The comment ran through him, but he didn’t show it: “What do you mean?”
“We’ve already opened the present.”
The snow had been coming for a while now, but this was the first moment that Martin truly felt cold. He pushed the back door shut, and stared at the Professor, who had now taken to his feet.
“You know what bothered me, Mr Martin – it was the time problem. Your story didn’t make sense – why would there be an intruder in Steve Denholm’s store if he’d been killed at least an hour earlier? I first thought that you may have hired someone, but after we spoke with that witness I mentioned, and we learned that there couldn’t have been anyone else, I wondered what the point of it was.
“And eventually, I placed it – it was to give you an alibi of sorts. You needed to discover the murder, and you needed to discover it that night, so you could clear yourself.”
Martin didn’t say anything – he just stood and watched Rycroft as he spoke.
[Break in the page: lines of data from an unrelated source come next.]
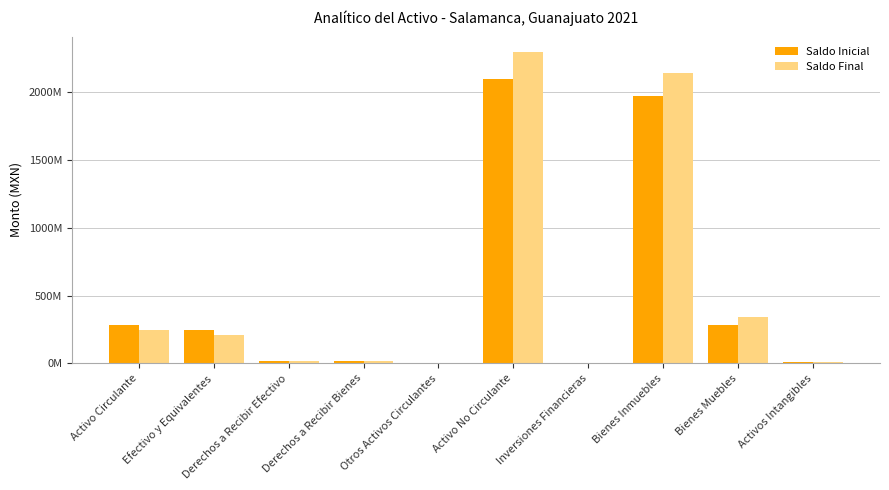

What is the label of the 2nd bar from the right?

Bienes Muebles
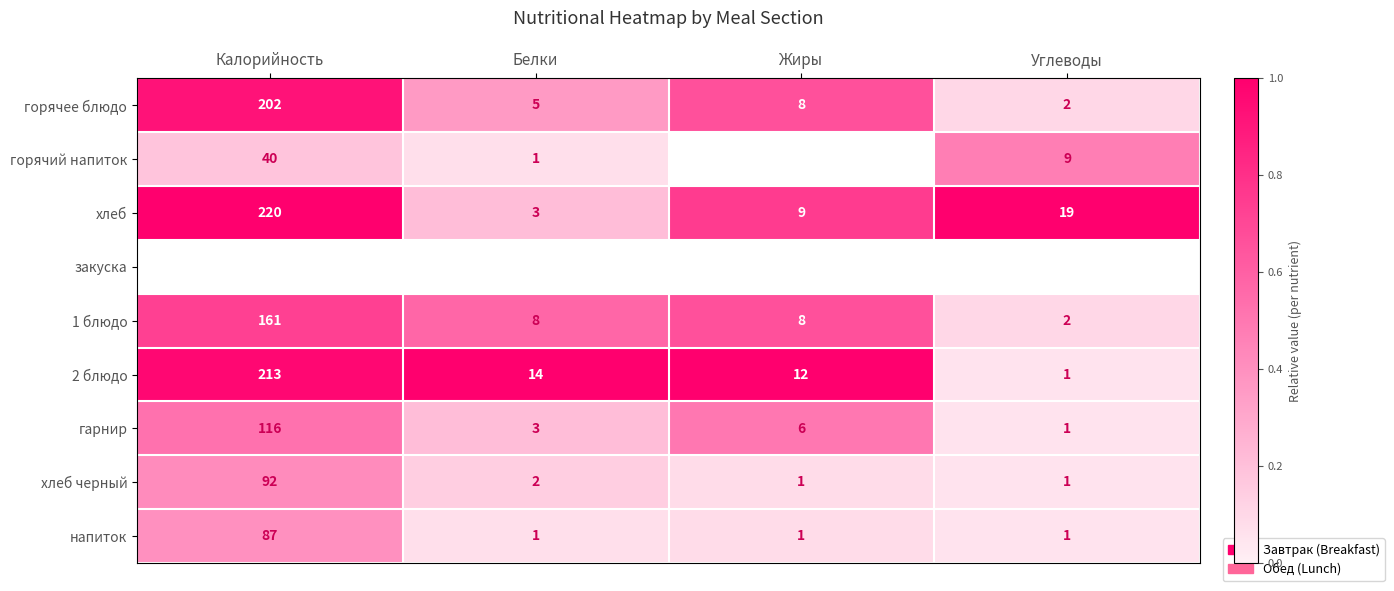

Which has a higher value, Жиры or Белки?

Жиры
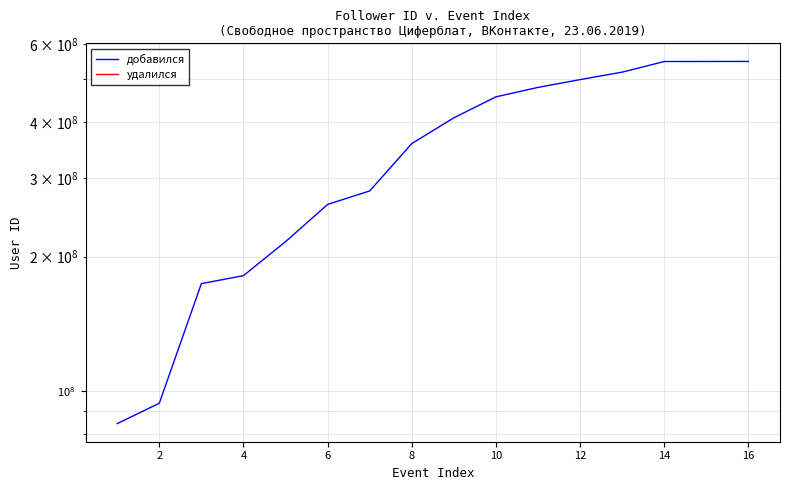

What is the difference between the second highest and second lowest values?

454114810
Neither man cared about the snow falling now – they were elsewhere, in the final stages of this battle between them.
“On the night of the murder, your whereabouts were fully accounted for. You were at the party when Denholm was alive, you went to get the gifts, you returned to the party, you discovered the body and you chased the suspect. You didn’t leave the shopping centre all night. What did that tell us, Mr Martin? It told us that, if you were guilty, the murder weapon must have been somewhere on the premises. As you know, we searched, and we found nothing. That meant you were innocent, right?
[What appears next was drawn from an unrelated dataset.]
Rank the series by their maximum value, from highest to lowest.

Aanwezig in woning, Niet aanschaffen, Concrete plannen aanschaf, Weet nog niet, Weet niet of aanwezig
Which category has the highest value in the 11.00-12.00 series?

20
“But that didn’t satisfy me – between the row you had, and the absence of the figure you claimed you’d chased, I knew you were guilty. And I’d actually placed why before I left you that night.
“You only needed a few minutes. When you went to get the gifts for all your employees, you got your gloves and the gun, you found Steve Denholm – no doubt you arranged to meet him when you spoke in private – and you shot him. Then, you had to get rid of the weapon – you weren’t leaving the premises, but you had a room full of people who were. It was simple – you wrapped the gun up as a gift, and handed it to one of your employees. Your alibi was safe, and we wouldn’t find the gun because it had been unwittingly removed from the store by someone with no knowledge of your guilt whatsoever.”
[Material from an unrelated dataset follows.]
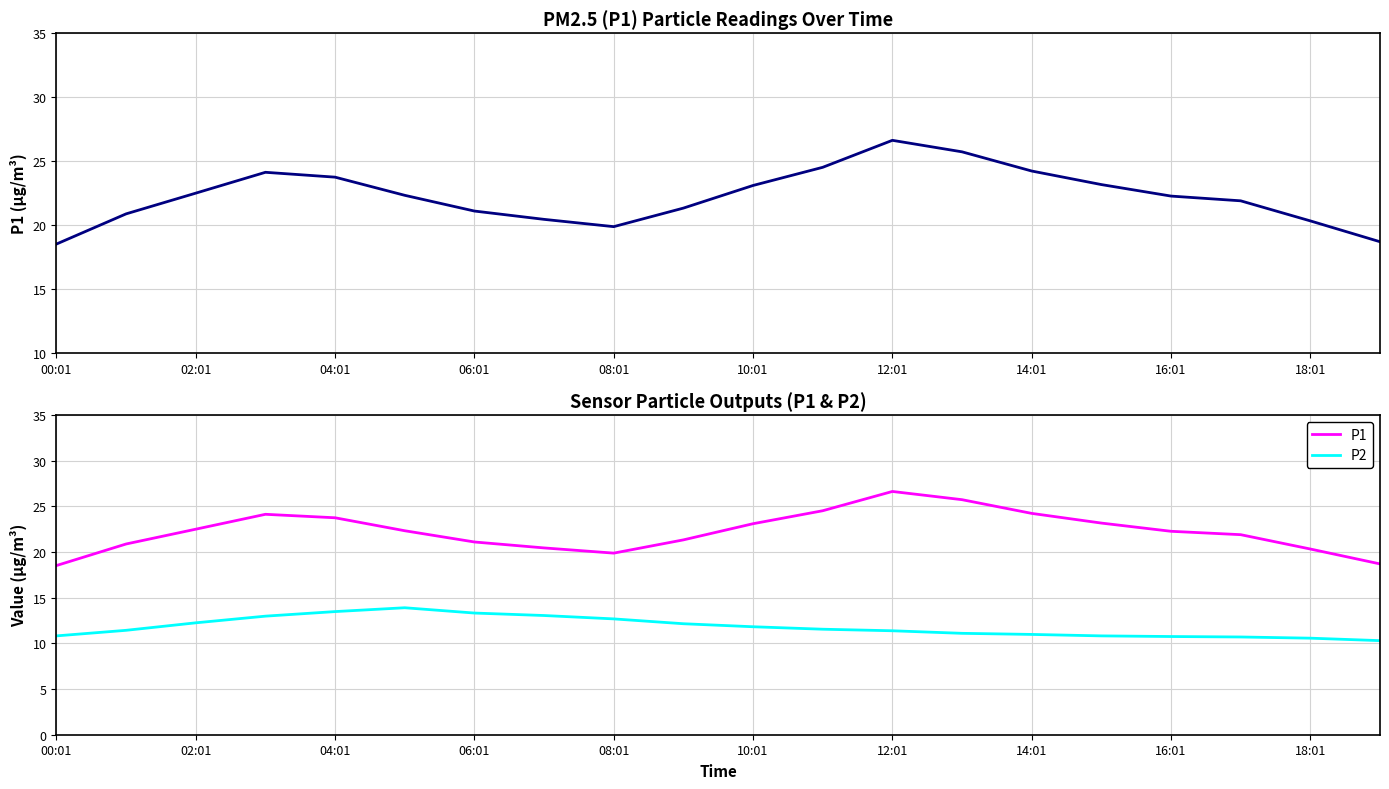

Rank the series by their maximum value, from lowest to highest.

P2, P1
Rycroft brushed the snow from his hair, and pulled a small umbrella from his pocket.
“Goodness, it’s coming down – it’s going to be a white Christmas this year, Mr Martin.”
“How did you know I’d be here tonight?” he asked, genuinely stunned that his scheme had been unpicked so quickly. “How did you know which gift?”
“Oh, I didn’t,” Rycroft winced in thought, and looked across the street – Martin noticed that DCI Monroe was approaching. “When I told you that Monroe was giving instructions to officers on the night of the murder, we were sending them to all of your employees’ houses – we opened all of your gifts until we found the gun. And then, we waited here for you to show up with the present. Having the murder weapon was one thing, but you wrapping the gift didn’t necessarily prove you’d killed Steve Denholm. But there’s only one reason you’d have to steal the gift, and we thought that letting you incriminate yourself would make the case iron-clad.”
Martin didn’t say anything – he simply listened to the sound of a distinct carol as the snow fell around him and DCI Monroe placed him under arrest.